Gracie picked up a lump that was mostly white, and turned it over in her fingers. “Looks like it were the bottom, or summink,” she said thoughtfully. “But why make all that fuss over a broke dish? Why
’ide it instead o’ just throwin’ it out like anythin’ else wot’s bust. D’
yer think it’s summink special? Royal, like?”

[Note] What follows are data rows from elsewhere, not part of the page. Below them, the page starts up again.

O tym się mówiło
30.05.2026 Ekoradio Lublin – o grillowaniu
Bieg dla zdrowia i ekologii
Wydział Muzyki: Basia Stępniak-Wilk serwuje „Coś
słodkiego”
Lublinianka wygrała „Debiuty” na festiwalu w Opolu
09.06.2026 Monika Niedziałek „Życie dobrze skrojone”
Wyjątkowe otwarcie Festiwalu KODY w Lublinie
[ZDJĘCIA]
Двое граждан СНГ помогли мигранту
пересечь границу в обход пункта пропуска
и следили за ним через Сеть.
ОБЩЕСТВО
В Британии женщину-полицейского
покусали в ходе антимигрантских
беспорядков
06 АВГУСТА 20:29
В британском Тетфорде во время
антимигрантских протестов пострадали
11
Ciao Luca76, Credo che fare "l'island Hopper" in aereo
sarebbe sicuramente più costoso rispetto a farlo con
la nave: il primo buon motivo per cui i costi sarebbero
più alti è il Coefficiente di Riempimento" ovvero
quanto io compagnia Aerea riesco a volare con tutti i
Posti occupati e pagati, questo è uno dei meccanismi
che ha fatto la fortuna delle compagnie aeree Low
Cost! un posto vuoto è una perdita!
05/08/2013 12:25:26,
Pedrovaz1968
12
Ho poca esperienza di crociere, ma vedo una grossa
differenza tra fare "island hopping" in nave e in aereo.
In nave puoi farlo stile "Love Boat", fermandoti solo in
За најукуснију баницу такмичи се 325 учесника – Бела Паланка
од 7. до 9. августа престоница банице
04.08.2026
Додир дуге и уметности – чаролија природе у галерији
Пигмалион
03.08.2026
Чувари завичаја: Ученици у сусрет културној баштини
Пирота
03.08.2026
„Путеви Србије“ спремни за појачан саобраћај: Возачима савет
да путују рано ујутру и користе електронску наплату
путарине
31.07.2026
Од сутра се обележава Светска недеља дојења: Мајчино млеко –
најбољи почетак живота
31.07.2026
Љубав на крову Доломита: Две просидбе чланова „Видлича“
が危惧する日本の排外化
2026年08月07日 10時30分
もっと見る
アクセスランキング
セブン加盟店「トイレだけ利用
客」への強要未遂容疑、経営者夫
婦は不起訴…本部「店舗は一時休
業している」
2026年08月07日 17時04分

“I don’t know,” Pitt said honestly, picking up another piece, which was quite large and of irregular shape. “The painting on it is beautiful, but I don’t know what it could be.” He turned it over. “It seems to have a painted inside as well as outside. And that bit looks too flat for a bowl. I wonder if it’s a lid? How could anyone break something this badly? It’s completely smashed.”
“Throw it at the wall,” Gracie said, screwing her face up. “Yer don’t bust summink like this by just droppin’ it, even on a stone floor.
An’ it come from upstairs. Wood floor’d just break it ter pieces, but this is like someone trod on it, on purpose, like.” She stared at it in dismay. “ ’Oo’d do summink rotten like that, just break a dish wot’s beautiful inter little bits, on purpose?”
“I don’t know, but I think perhaps we need to.” Pitt pushed his fingers around the broken shards carefully, searching for anything large enough to identify. “There’s not much, is there. Have you ever broken a large dish, Gracie?”
She blushed unhappily. “Yeah.” She did not add any details.
“Was this how much of it was left?”
“No. Were a lot more. But I broke cups before, an’ they weren’t this much in bits, not the good porcelain ones. D’yer reckon as this weren’t a reg’lar plate, Mr. Pitt?”
“Yes, I do, Gracie. I just can’t work out what it was.” He pulled out a small, round piece, three-quarters of an inch at its widest. He turned it over, looking at it carefully. It was mostly plain white, but there was a little bit of writing on one side-the letters
It was part of a word, and suddenly he knew what the word was:
“Limoges.” He had seen it before written on exquisite porcelain: can-dlesticks, chargers, vases, bowls, and figurines. Long ago in the police he had dealt with theft of such works of art.
“It was an ornament,” he said quietly. He turned over the piece in his hand again. “I think this was part of the base. The name was on it.
The gold was probably the rim. The blue would be part of a picture.”
“Is it very precious?” she asked, her face tight in sympathy with whoever had broken it. “Somebody’s gonna lose their place ’ere ’cos they smashed it?”
“Do you think that is enough to explain Mr. Tyndale hiding it?”
Pitt said instead of answering her.
She shook her head, a stiff, tiny gesture.
“It seems to have been broken the night Sadie was murdered,” he went on, thinking ahead. “It has to have had something to do with it.
That’s the only thing that would explain why he would go to so much trouble to conceal it.”
“ ’Ooever it belongs ter is goin’ ter be pretty angry,” she said seriously.
“He’s not hiding it from them; they’ll find out anyway,” he said.
“He’s hiding it from us.”
“D’yer think so?” She frowned.
“Yes, otherwise he could have told us in confidence, and we would have thought no more of it. Domestic breakage is hardly Special Branch business. I wonder where it came from, whose room it was in?”
“D’yer reckon as that poor cow stole it?” Gracie looked doubtful.
“ ’Ow would she ’a got it out? Dishes in’t easy ter carry without someone seein’ ’em.”
“Exactly,” he agreed. “And why would Mr. Tyndale wish to protect a prostitute who was also a thief? I think the fact that it is broken is what matters.”